:: Record extracts ::

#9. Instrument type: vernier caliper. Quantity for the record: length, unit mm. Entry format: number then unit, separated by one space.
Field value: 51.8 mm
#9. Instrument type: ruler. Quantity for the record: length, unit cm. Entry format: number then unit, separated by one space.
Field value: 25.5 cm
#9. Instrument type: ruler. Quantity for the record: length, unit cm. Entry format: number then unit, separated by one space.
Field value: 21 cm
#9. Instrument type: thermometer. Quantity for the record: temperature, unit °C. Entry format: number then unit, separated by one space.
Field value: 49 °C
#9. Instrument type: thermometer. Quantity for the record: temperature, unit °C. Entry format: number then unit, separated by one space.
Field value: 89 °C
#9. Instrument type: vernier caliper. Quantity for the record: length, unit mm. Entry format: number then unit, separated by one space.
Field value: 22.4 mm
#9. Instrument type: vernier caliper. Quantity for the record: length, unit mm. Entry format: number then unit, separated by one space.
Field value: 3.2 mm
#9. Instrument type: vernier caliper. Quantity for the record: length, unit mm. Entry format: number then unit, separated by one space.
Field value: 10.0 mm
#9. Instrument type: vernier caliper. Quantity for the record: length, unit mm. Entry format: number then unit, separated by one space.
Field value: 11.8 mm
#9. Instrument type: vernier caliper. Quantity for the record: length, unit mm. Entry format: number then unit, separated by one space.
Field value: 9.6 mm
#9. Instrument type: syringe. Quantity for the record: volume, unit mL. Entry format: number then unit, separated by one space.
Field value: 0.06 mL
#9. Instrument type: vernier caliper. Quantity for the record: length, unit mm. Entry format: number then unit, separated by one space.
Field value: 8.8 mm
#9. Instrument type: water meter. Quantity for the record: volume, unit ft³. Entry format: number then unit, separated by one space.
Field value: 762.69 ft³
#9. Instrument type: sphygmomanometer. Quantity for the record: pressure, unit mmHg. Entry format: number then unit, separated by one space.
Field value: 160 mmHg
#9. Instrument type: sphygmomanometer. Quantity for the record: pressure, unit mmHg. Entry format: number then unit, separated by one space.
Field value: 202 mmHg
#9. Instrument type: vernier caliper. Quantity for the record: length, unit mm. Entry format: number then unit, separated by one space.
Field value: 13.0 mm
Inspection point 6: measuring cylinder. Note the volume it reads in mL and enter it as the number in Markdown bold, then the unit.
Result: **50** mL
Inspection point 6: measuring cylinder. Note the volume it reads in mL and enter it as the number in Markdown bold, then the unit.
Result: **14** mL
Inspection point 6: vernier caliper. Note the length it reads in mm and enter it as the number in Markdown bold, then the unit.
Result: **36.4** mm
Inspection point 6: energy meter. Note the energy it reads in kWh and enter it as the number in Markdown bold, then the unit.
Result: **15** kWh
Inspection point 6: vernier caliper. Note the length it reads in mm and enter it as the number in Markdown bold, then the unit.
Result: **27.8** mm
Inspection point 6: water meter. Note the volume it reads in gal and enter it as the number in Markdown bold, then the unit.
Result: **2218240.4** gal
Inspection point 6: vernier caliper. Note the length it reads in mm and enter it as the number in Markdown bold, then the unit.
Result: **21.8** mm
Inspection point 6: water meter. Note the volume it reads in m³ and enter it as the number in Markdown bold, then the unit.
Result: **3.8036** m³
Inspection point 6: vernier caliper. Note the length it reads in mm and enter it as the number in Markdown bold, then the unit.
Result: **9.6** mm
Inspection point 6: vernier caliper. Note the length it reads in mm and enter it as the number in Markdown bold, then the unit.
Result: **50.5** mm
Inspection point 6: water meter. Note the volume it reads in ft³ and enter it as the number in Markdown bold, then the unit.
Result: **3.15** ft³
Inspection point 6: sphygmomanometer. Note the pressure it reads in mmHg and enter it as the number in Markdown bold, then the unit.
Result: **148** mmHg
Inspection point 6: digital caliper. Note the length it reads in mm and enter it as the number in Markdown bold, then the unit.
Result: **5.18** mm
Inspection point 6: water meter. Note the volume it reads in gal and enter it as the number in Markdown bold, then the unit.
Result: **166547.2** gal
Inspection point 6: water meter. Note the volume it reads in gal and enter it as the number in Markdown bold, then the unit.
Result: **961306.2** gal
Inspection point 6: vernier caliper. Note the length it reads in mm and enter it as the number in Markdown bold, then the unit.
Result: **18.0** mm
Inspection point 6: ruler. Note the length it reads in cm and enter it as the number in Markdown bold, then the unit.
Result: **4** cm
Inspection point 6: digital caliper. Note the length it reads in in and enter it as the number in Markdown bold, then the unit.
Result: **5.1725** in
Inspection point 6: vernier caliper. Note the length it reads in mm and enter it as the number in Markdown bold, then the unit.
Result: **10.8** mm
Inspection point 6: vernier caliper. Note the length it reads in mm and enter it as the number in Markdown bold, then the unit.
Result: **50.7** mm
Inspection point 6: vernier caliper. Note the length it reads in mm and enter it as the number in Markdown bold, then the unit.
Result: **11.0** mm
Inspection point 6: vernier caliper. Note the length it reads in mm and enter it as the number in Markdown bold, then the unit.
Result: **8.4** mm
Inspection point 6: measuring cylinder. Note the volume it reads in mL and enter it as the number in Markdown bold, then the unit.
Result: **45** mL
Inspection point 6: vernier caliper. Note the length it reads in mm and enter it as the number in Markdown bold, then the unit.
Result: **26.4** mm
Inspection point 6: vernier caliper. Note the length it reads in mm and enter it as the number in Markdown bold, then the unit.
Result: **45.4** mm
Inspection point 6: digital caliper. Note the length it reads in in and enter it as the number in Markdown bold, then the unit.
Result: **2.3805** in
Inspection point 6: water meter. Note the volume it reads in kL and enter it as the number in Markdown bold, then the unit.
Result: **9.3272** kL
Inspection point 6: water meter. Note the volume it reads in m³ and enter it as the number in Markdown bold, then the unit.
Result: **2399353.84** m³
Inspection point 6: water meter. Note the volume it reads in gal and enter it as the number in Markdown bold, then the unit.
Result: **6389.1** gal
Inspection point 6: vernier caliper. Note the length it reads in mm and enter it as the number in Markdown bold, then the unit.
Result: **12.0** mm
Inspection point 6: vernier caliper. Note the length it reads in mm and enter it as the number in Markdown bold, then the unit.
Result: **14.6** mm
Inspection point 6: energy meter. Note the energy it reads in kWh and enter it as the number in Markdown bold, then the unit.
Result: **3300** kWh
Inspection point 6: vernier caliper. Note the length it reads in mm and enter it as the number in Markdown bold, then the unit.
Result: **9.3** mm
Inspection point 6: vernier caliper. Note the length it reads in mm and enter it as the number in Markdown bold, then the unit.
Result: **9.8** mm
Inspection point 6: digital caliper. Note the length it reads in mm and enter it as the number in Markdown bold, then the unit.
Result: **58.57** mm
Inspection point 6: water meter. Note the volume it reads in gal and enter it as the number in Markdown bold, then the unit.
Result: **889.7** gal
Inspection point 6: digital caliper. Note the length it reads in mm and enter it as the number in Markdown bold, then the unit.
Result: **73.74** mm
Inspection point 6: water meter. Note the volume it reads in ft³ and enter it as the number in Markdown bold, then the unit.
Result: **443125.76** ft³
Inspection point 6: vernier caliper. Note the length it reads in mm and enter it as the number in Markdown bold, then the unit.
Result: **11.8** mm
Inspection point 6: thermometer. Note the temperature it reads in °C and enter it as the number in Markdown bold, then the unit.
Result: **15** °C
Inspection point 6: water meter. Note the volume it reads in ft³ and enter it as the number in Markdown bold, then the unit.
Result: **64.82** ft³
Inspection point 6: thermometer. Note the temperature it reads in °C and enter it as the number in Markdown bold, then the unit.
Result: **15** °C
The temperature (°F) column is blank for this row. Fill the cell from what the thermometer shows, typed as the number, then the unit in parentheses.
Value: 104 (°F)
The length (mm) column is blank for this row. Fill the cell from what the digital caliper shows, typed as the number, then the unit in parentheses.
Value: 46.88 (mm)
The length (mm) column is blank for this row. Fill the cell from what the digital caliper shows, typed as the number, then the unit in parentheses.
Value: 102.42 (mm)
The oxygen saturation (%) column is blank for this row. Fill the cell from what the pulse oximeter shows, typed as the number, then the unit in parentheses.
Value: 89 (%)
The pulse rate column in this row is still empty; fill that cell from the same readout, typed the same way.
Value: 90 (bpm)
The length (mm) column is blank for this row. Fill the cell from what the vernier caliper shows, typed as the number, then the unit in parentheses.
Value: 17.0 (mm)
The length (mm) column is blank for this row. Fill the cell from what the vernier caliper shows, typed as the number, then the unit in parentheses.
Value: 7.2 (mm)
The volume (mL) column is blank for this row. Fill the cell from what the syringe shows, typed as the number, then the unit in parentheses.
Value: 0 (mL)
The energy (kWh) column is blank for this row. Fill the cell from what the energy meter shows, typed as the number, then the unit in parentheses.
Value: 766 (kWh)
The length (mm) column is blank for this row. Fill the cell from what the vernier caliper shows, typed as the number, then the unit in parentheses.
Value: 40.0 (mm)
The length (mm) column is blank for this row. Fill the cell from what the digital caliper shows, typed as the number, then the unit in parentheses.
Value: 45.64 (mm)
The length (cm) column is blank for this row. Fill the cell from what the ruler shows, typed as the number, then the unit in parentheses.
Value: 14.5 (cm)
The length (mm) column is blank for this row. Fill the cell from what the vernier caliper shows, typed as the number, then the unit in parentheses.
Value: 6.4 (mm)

:: What you are asked to do ::
Reproduce the material from its first line through the line containing "Field value: 51.8 mm", both included, character for character.

:: Response to the task ::
#9. Instrument type: vernier caliper. Quantity for the record: length, unit mm. Entry format: number then unit, separated by one space.
Field value: 51.8 mm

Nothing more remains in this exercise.